Start of DATASET

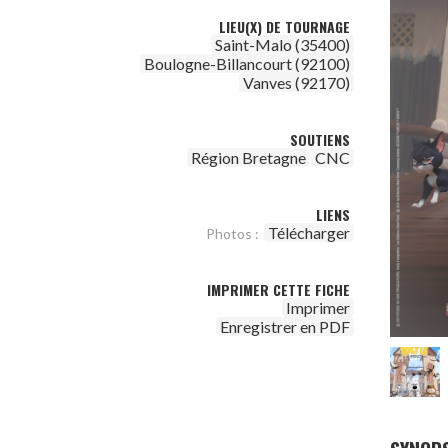
LIEU(X) DE TOURNAGE
Saint-Malo (35400)
Boulogne-Billancourt (92100)
Vanves (92170)
SOUTIENS
Région Bretagne
CNC
LIENS
Télécharger
Photos :
IMPRIMER CETTE FICHE
Imprimer
Enregistrer en PDF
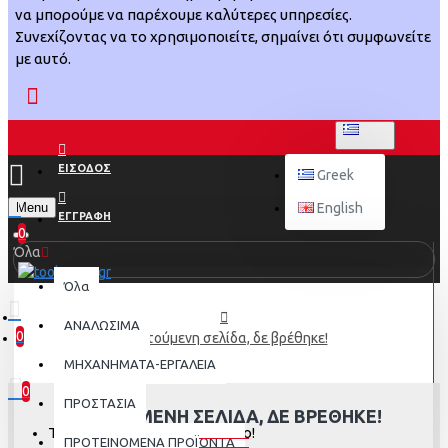
να μπορούμε να παρέχουμε καλύτερες υπηρεσίες.
Συνεχίζοντας να το χρησιμοποιείτε, σημαίνει ότι συμφωνείτε
με αυτό.
GREEK
ΕΙΣΟΔΟΣ
Greek
Menu
English
ΕΓΓΡΑΦΗ
0
Όλα
Όλα
ΑΝΑΛΩΣΙΜΑ
0
Η αιτούμενη σελίδα, δε βρέθηκε!
0 προϊόν(τα) - 0,00€
ΜΗΧΑΝΗΜΑΤΑ-ΕΡΓΑΛΕΙΑ
0
ΠΡΟΣΤΑΣΙΑ
Η ΑΙΤΟΎΜΕΝΗ ΣΕΛΊΔΑ, ΔΕ ΒΡΈΘΗΚΕ!
Το καλάθι αγορών είναι άδειο!
ΠΡΟΤΕΙΝΟΜΕΝΑ ΠΡΟΪΟΝΤΑ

End of DATASET

* [WRITTEN TASK]: Pictures are to be left out; please print the rest of the records above word for word.

* [ANSWER TO THIS EXERCISE]:
LIEU(X) DE TOURNAGE
Saint-Malo (35400)
Boulogne-Billancourt (92100)
Vanves (92170)
SOUTIENS
Région Bretagne
CNC
LIENS
Télécharger
Photos :
IMPRIMER CETTE FICHE
Imprimer
Enregistrer en PDF
να μπορούμε να παρέχουμε καλύτερες υπηρεσίες.
Συνεχίζοντας να το χρησιμοποιείτε, σημαίνει ότι συμφωνείτε
με αυτό.
GREEK
ΕΙΣΟΔΟΣ
Greek
Menu
English
ΕΓΓΡΑΦΗ
0
Όλα
Όλα
ΑΝΑΛΩΣΙΜΑ
0
Η αιτούμενη σελίδα, δε βρέθηκε!
0 προϊόν(τα) - 0,00€
ΜΗΧΑΝΗΜΑΤΑ-ΕΡΓΑΛΕΙΑ
0
ΠΡΟΣΤΑΣΙΑ
Η ΑΙΤΟΎΜΕΝΗ ΣΕΛΊΔΑ, ΔΕ ΒΡΈΘΗΚΕ!
Το καλάθι αγορών είναι άδειο!
ΠΡΟΤΕΙΝΟΜΕΝΑ ΠΡΟΪΟΝΤΑ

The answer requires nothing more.